→ **TEXTE PROPOSÉ**
Les versions de la Constitution disponibles sur Légifrance n’ont qu’une valeur informative. Elles ne sont pas juridiquement opposables. Aucune version consolidée de la Constitution n’a été publiée de manière authentique depuis 1958. De multiples révisions sont intervenues – en 1962, 1974, 2000, 2008, entre autres – sans que le texte modifié ne soit jamais repromulgué selon les règles juridiques impératives. Ce défaut n’est pas une simple négligence administrative, mais un vice fondamental. Il prive le texte de toute valeur juridique actuelle. Un texte aussi central que la Constitution ne peut être appliqué qu’en étant intégralement publié, dans une version valide, identifiable, signée, datée, authentifiée. Cela n’a jamais été fait.

→ **MISE EN PRATIQUE**
A) Répondez aux questions suivantes sur le texte consacré à la Constitution, en numérotant vos réponses (i), (ii) et (iii) :
(i) Quelle valeur ont les versions de la Constitution disponibles sur Légifrance ?
(ii) Depuis quelle année aucune version consolidée de la Constitution n'a-t-elle été publiée de manière authentique ?
(iii) Quelles années de révision le texte cite-t-il ?
B) Prolongez le texte sur la publication de la Constitution en rédigeant la suite qui vient après la phrase « Cela n'a jamais été fait. »

→ **SECTION DES DONNÉES**
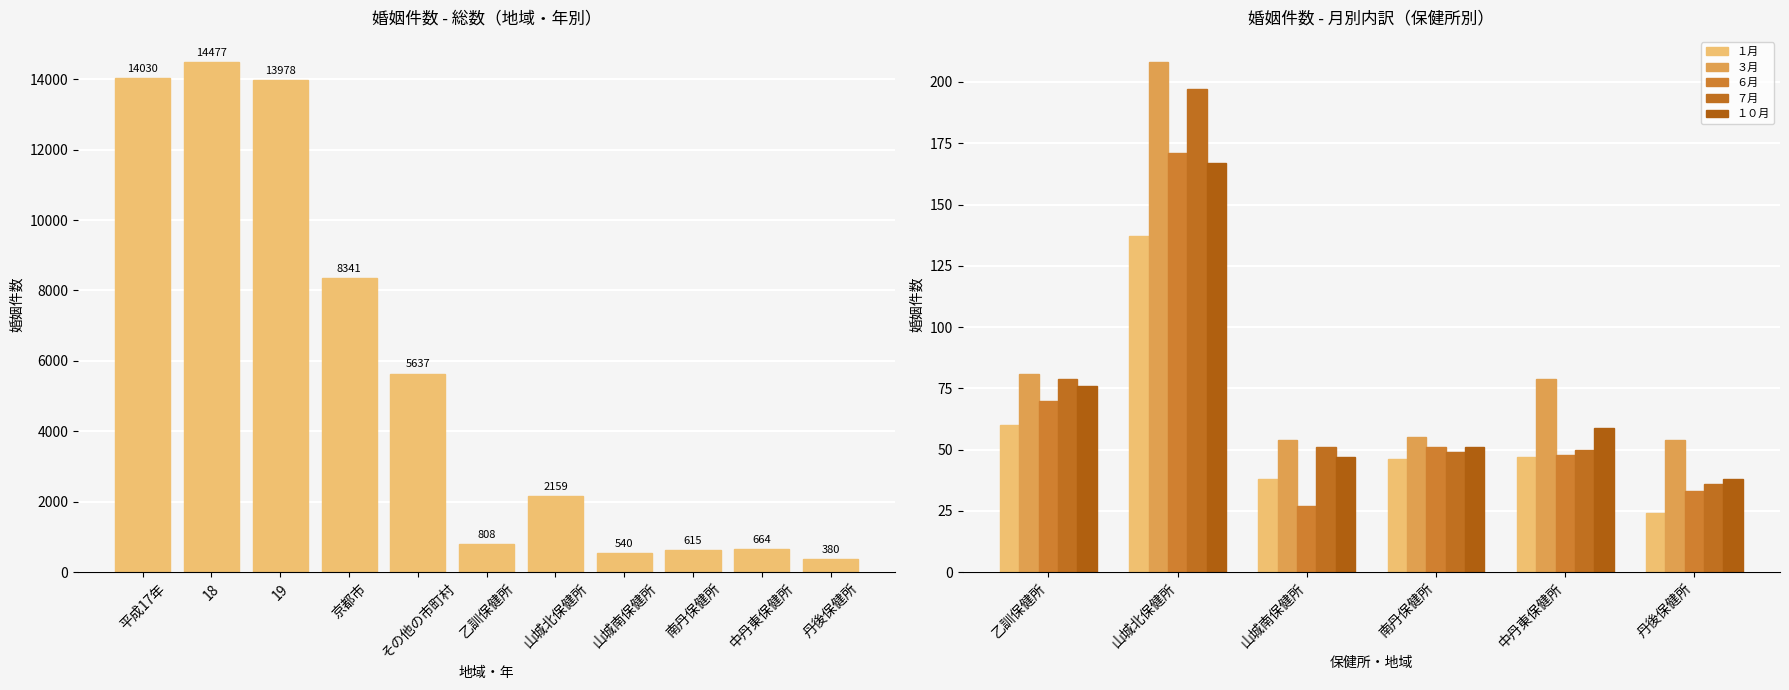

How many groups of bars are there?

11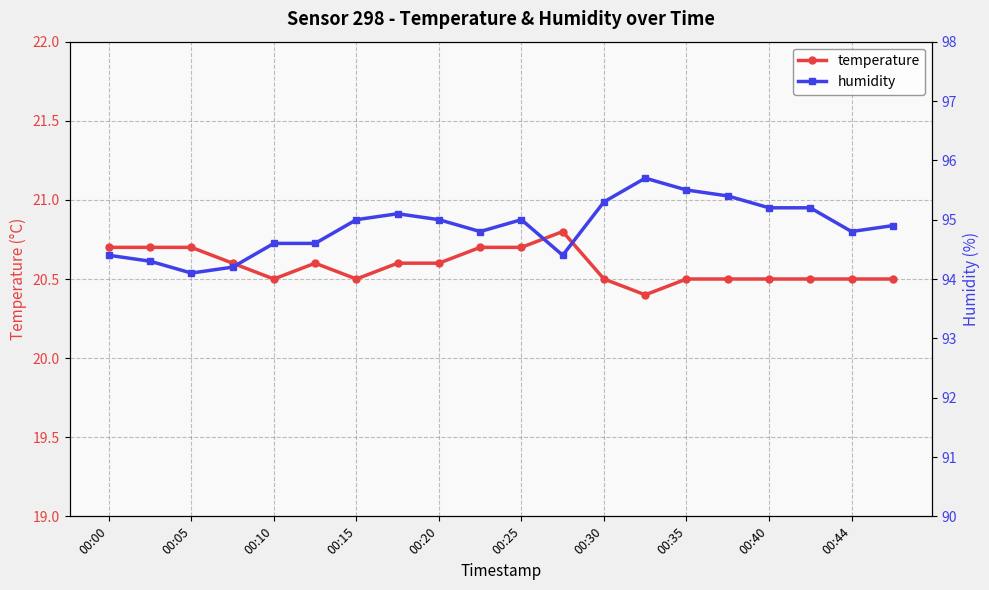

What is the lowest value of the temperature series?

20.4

---

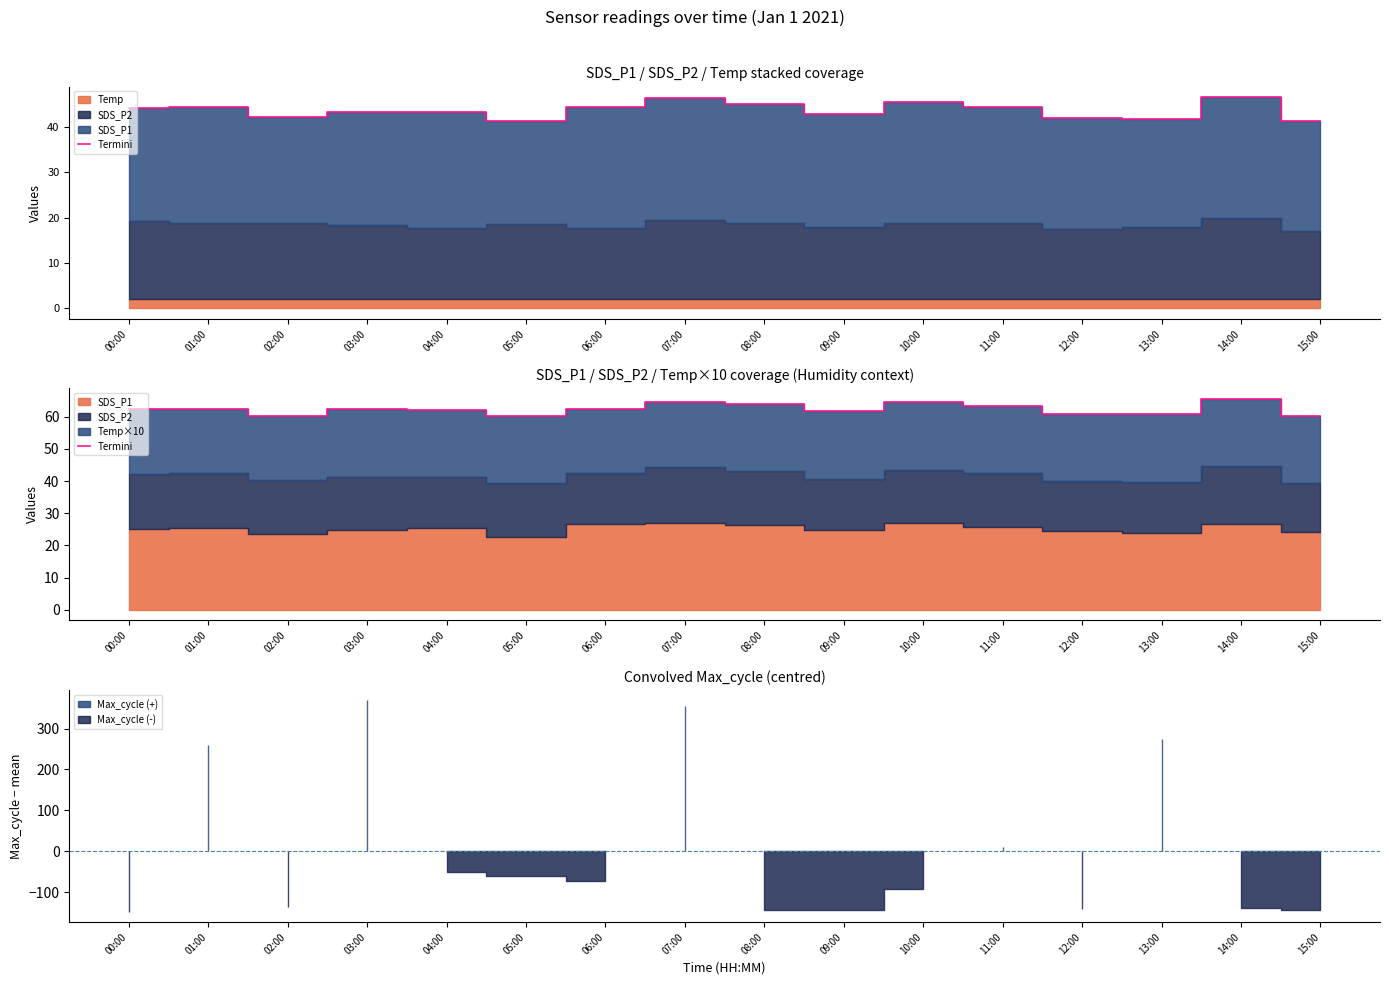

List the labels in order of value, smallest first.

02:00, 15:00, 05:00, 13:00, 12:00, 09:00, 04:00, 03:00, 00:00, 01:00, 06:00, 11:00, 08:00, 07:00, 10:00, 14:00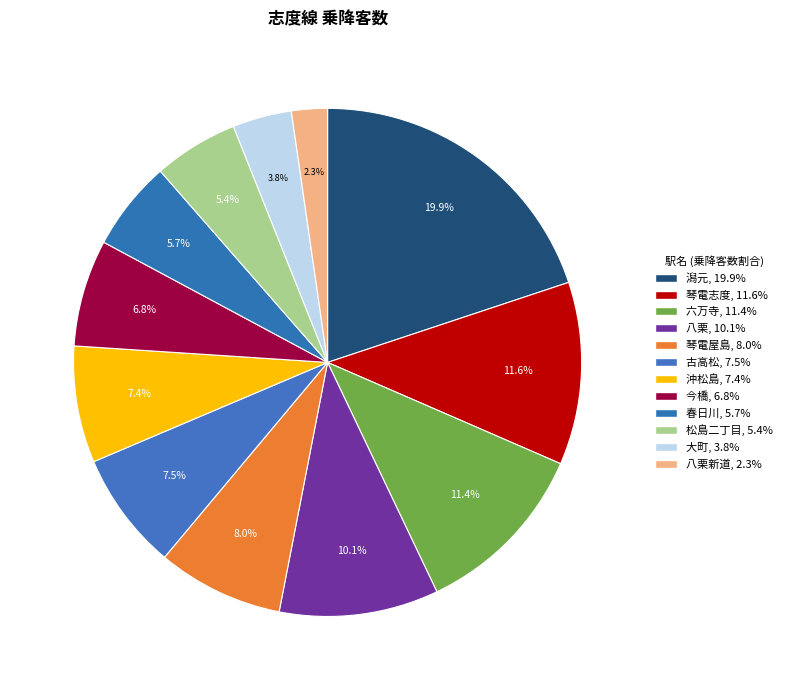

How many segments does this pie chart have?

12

--

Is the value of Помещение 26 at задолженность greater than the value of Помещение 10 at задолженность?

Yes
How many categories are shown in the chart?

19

→ **CORRIGÉ DES EXERCICES**
A)
(i) Elles n'ont qu'une valeur informative et ne sont pas juridiquement opposables.
(ii) Depuis 1958.
(iii) 1962, 1974, 2000 et 2008.

B)
En conséquence, le texte constitutionnel invoqué aujourd’hui pour justifier lois, décisions, nominations, élections ou pouvoirs, n’existe pas juridiquement. Il est inopposable en l’état. Le pouvoir exécutif et les autorités publiques prétendent fonder leurs décisions sur un document qui, en réalité, n’est pas un acte juridique régulier mais une compilation d’articles non authentifiés.

Le discours du 4 septembre et le référendum du 28 septembre 1958 : un habillage démocratique illusoire

Le 4 septembre 1958, place de la République à Paris, Charles de Gaulle s’adresse solennellement au peuple français pour présenter ce qu’il appelle le projet d’une « nouvelle République ». Mais avant lui, c’est André Malraux qui prend la parole dans un discours vibrant d’émotion. Il invoque la mémoire de la Révolution, la Résistance, les maquisards, la République éternelle et la grandeur de la France, dans un style lyrique et exalté. Il parle d’égalité, de fraternité, de justice, mais passe sous silence les mécanismes juridiques et politiques concrets par lesquels le régime en place est en train d’être balayé.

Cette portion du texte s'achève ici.